Putting it Together – How to Program for CrossFit

We also want to present the “Constantly Varied Function Movement Performed at High Intensity” ideals across broad time and modal domains. This means we want to test short, explosive workouts, long, grinding workouts, and everything in between. We want to test movements at a low rep count, as well as a high rep count. Variation like this will create well-rounded athletes. Remember, CrossFit is about beating the lifter in running, and beating the runner in lifting. We want to be proficient at everything, not great at one thing.

But of course, not all class participants will be at the same level, and that’s where modifications come in. Modifications are what separate a good coach from a great coach.
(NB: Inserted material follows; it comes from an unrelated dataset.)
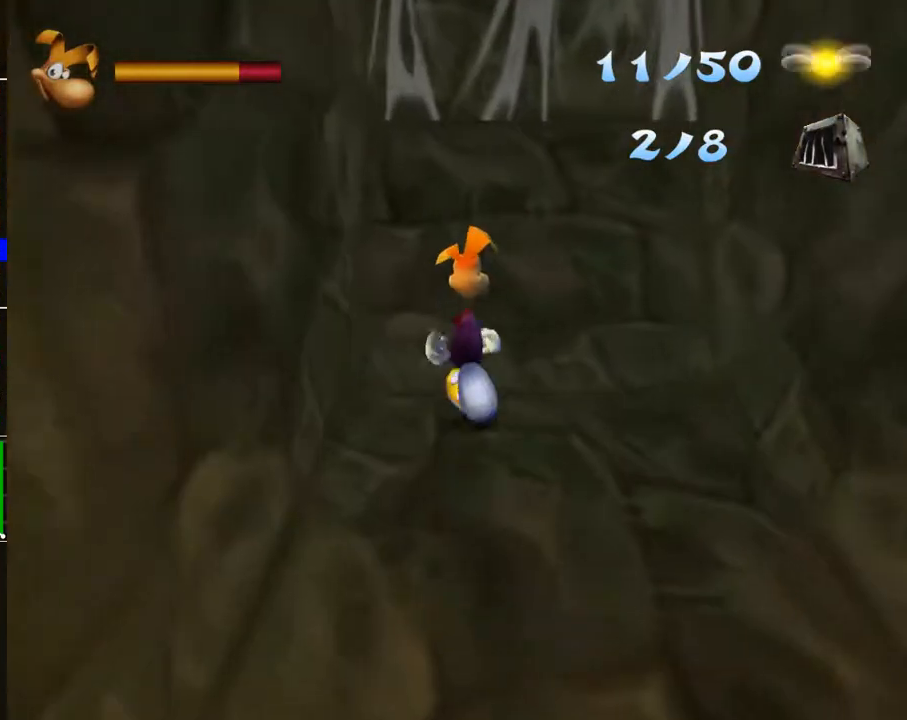
{"buttons": ["A"], "left_stick": "up", "right_stick": "center", "events": [[150, "A", "down"]]}
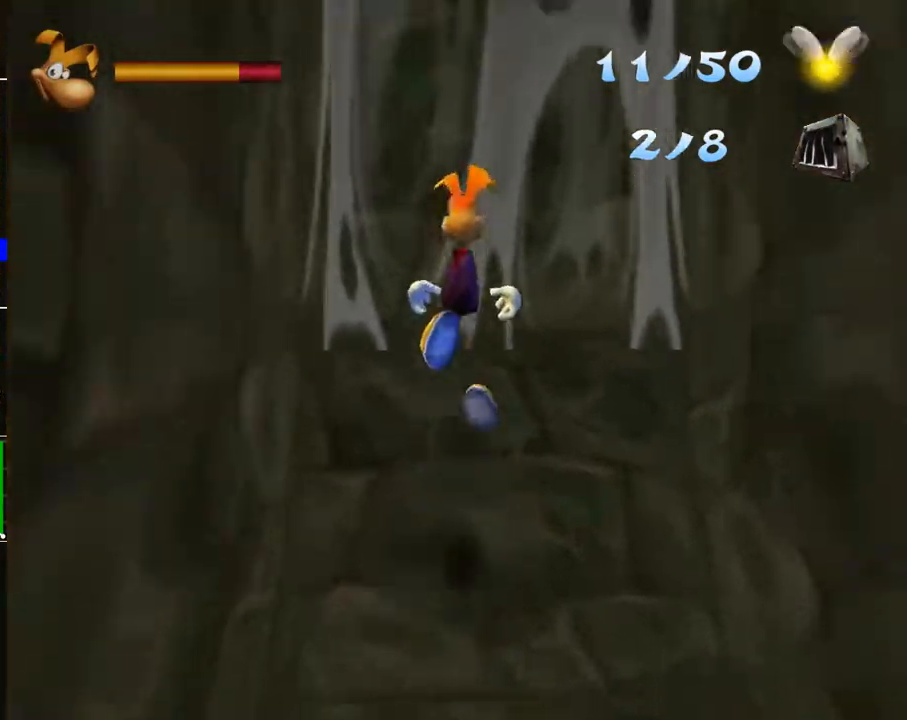
{"buttons": ["A"], "left_stick": "up", "right_stick": "center", "events": [[117, "A", "up"], [250, "A", "down"]]}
Great coaches should be able to determine when an athlete needs modifications, based on factors such as previous injuries, mobility issues, etc.

This is also where different programs can come into play, where athletes are able to get programming based on their specific goals. If someone is coming to the gym just to lose some weight and look better in a bathing suit, some good quality, general CrossFit® programming is perfect. For someone wanting to compete, they may need completely different programming, as would the person rehabbing a hip replacement. It all comes down to the athlete and what they want/need, and adjusting the programming accordingly.

Understanding the demands that your programmed workouts create, as well as the ability levels/limitations of your athletes should give you all of the information you need. When in doubt, scale down. Nobody ever got fitter by being injured. Always error on the side of too light/too few reps. Intensity is relative, so just because you scale a workout down, doesn’t necessarily mean you aren’t working as hard.

Last But Not Least- Recovery

Recovery is vital for results, but it is a very individualized concept. Some people can go six days on, one day off, and be perfectly fine. Others may be able to only go two days on, one day off (or even two days off), to feel fully recovered. There are many factors that influence recovery (age/sleep/nutrition/etc.). The key is reinforcing to your athletes that only they know how their body feels, and that if they feel like they need a day off, they probably do. Again, it goes back to the main point of nobody ever got fitter being injured.

As long as we, as coaches, are following the basic principles of CrossFit® programming (constantly varied, high intensity, functional movement), and we are paying attention to our athletes and their needs/limitations, the results are going to come as long as they are working hard. Many people tend to overthink CrossFit® programming, but it’s really not that hard. Constantly varied functional movements performed at high intensity WILL yield results.